*Ziel der Aufgabe*
Schreibe den Textauszug über das „Katapult Magazin“ vollständig und wortgetreu ab.

-------- Textauszug

In Greifswald gibt es einen kleinen Verlag, der seit fünf Jahren ein großes Magazin herausgibt: das „Katapult Magazin“. 75.000 Mal gedruckt erscheint es vierteljährlich und ist in der kurzen Zeit so etwas geworden wie „die Geo der Sozialwissenschaft“. So preist zwar der kleine Verlag sein Produkt selber an. Aber der Erfolg gibt ihm recht. Denn das Magazin macht Dinge anschaulich, die man sonst eigentlich nicht sehen kann. Und seit September bringt Katapult auch noch eigene Bücher heraus.

----------------
-------- Entnommene Angaben

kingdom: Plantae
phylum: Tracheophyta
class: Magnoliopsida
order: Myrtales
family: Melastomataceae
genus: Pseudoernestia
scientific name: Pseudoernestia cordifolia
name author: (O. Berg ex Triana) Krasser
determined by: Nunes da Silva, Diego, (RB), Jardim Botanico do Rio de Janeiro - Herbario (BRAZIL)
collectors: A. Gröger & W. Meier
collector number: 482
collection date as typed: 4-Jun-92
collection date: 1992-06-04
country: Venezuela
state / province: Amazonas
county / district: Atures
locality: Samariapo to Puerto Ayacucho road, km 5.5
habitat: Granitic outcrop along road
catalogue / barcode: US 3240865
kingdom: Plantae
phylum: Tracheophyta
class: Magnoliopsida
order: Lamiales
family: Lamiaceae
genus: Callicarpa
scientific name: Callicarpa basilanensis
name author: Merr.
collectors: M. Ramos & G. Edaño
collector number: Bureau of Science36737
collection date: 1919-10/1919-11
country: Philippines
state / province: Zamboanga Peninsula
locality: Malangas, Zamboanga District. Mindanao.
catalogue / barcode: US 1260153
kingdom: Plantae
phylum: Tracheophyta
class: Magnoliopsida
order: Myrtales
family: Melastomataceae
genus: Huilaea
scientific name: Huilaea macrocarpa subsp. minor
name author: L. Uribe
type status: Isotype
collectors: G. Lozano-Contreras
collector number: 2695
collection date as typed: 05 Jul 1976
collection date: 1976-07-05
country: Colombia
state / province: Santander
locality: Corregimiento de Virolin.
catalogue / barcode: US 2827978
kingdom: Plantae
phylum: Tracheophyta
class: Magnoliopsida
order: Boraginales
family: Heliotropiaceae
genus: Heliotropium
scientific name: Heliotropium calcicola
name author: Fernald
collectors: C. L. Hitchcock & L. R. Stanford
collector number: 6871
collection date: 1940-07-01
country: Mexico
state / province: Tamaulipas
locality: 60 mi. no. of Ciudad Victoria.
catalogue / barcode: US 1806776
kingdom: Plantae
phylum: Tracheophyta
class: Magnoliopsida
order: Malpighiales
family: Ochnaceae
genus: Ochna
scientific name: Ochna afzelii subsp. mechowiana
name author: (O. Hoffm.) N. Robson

----------------

*Lösung*
In Greifswald gibt es einen kleinen Verlag, der seit fünf Jahren ein großes Magazin herausgibt: das „Katapult Magazin“. 75.000 Mal gedruckt erscheint es vierteljährlich und ist in der kurzen Zeit so etwas geworden wie „die Geo der Sozialwissenschaft“. So preist zwar der kleine Verlag sein Produkt selber an. Aber der Erfolg gibt ihm recht. Denn das Magazin macht Dinge anschaulich, die man sonst eigentlich nicht sehen kann. Und seit September bringt Katapult auch noch eigene Bücher heraus.